Now, suppose we measure $A$ and then we measure $B$. The combination of the two channels acts as
$$ \left| \Psi (t)\right\rangle \, = \, \mathsf{M}^{\vphantom{\dagger}}_{[B]} \, \mathsf{M}^{\vphantom{\dagger}}_{[A]} \, \left| \Psi (0)\right\rangle \, = \, \sum\limits_{b=0}^{N^{\,}_B-1}\, \sum\limits_{a=0}^{N^{\,}_A-1} \, \widetilde{\mathbb{P}}^{\,}_b \, \mathbb{P}^{\,}_a \, \left| \alpha \right\rangle \otimes X^{a}_A \,\left| 0\right\rangle \otimes \widetilde{X}^{b}_B \,\left| 0\right\rangle \,, ~$$
and now we can compute the joint probability to recover outcome $A^{\,}_a$ upon measuring $A$ and outcome $B^{\,}_b$ upon measuring $B$, starting from the state $\left| \alpha \right\rangle$ of the physical system:
$$ p^{\vphantom{\prime}}_{b|a} \, \equiv \, \left\langle \mathbb{1}^{\,}_{\rm phys} \otimes \left| a \middle\rangle \hspace{-0.4mm} \middle\langle a \right|^{\,}_A\otimes \left| b \middle\rangle \hspace{-0.4mm} \middle\langle b \right|^{\,}_B \right\rangle^{\vphantom{\dagger}}_{\Psi(t)} \, = \, \sum\limits_{m,m'=0}^{N^{\,}_B} \, \sum\limits_{n,n'=0}^{N^{\,}_A} \, \left\langle \alpha \middle| \mathbb{P}^{\,}_{n} \, \widetilde{\mathbb{P}}^{\,}_m \,\mathbb{1} \, \widetilde{\mathbb{P}}^{\,}_{m'} \, \mathbb{P}^{\,}_{n'} \middle| \alpha \right\rangle \times \left\langle 0 \middle| X^{-n}_A \middle| a \middle\rangle \hspace{-0.4mm} \middle\langle a \middle| X^{n'}_A \middle| 0 \right\rangle \times \left\langle 0 \middle| \widetilde{X}^{-m}_B \middle| b \middle\rangle \hspace{-0.4mm} \middle\langle b \middle| \widetilde{X}^{m'}_B \middle| 0 \right\rangle \, ,~~ $$
which simplifies to
$$p^{\vphantom{\prime}}_{b|a} \, = \, \left\langle \alpha \middle| \mathbb{P}^{\,}_a \, \widetilde{\mathbb{P}}^{\,}_b \, \mathbb{P}^{\,}_a \middle| \alpha \right\rangle \, \to \, \left| \left\langle b \middle| a \right\rangle \right|^2 \, \left| \left\langle a \middle| \alpha \right\rangle \right|^2 \, , ~~$$
where the latter expression holds when $A$ and $B$ are both nondegenerate.

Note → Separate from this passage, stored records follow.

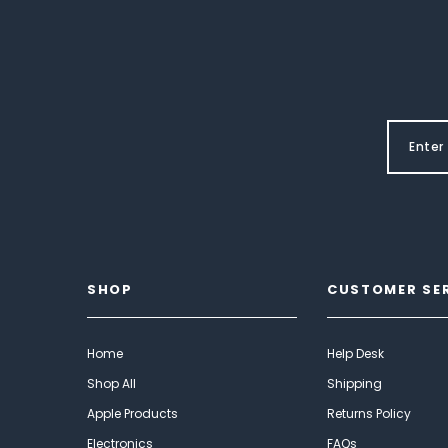
SHOP
CUSTOMER SE
Home
Help Desk
Shop All
Shipping
Apple Products
Returns Policy
Electronics
FAQs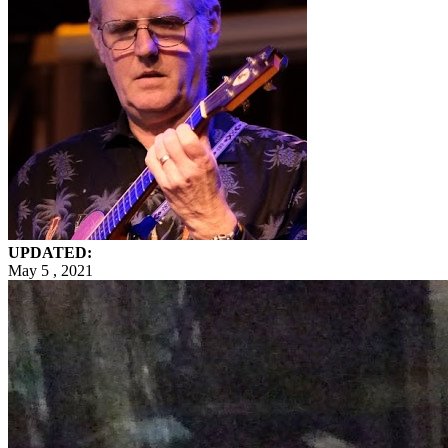
UPDATED:
May 5 , 2021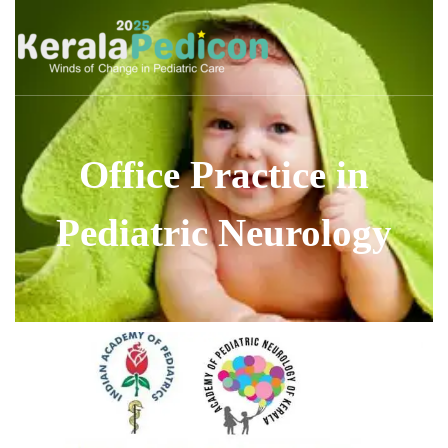
Office Practice in
Pediatric Neurology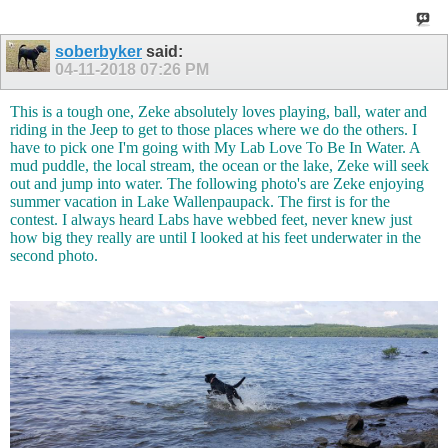
soberbyker
said:
04-11-2018
07:26 PM
This is a tough one, Zeke absolutely loves playing, ball, water and
riding in the Jeep to get to those places where we do the others. I
have to pick one I'm going with My Lab Love To Be In Water. A
mud puddle, the local stream, the ocean or the lake, Zeke will seek
out and jump into water. The following photo's are Zeke enjoying
summer vacation in Lake Wallenpaupack. The first is for the
contest. I always heard Labs have webbed feet, never knew just
how big they really are until I looked at his feet underwater in the
second photo.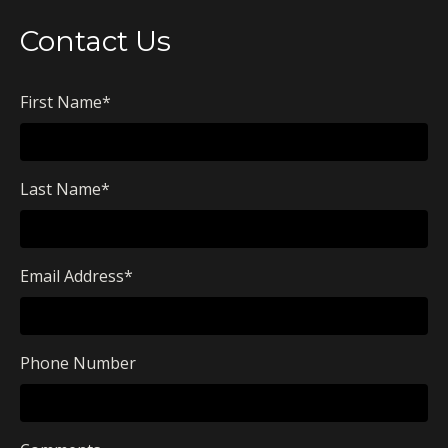
Contact Us
First Name
*
Last Name
*
Email Address
*
Phone Number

This is precisely what you wrote! If the order of measurements is reversed, simply swap $a \leftrightarrow b$ above, which gives $p^{\,}_{a|b}$!
I think it is much more straightforward to understand and derive the various relations for expectation values and joint/conditional probabilities in this Stinespring/MWI picture of measurement. It also accurately captures what happens in experiments. Let me know if anything is unclear or if additional details at any step would help!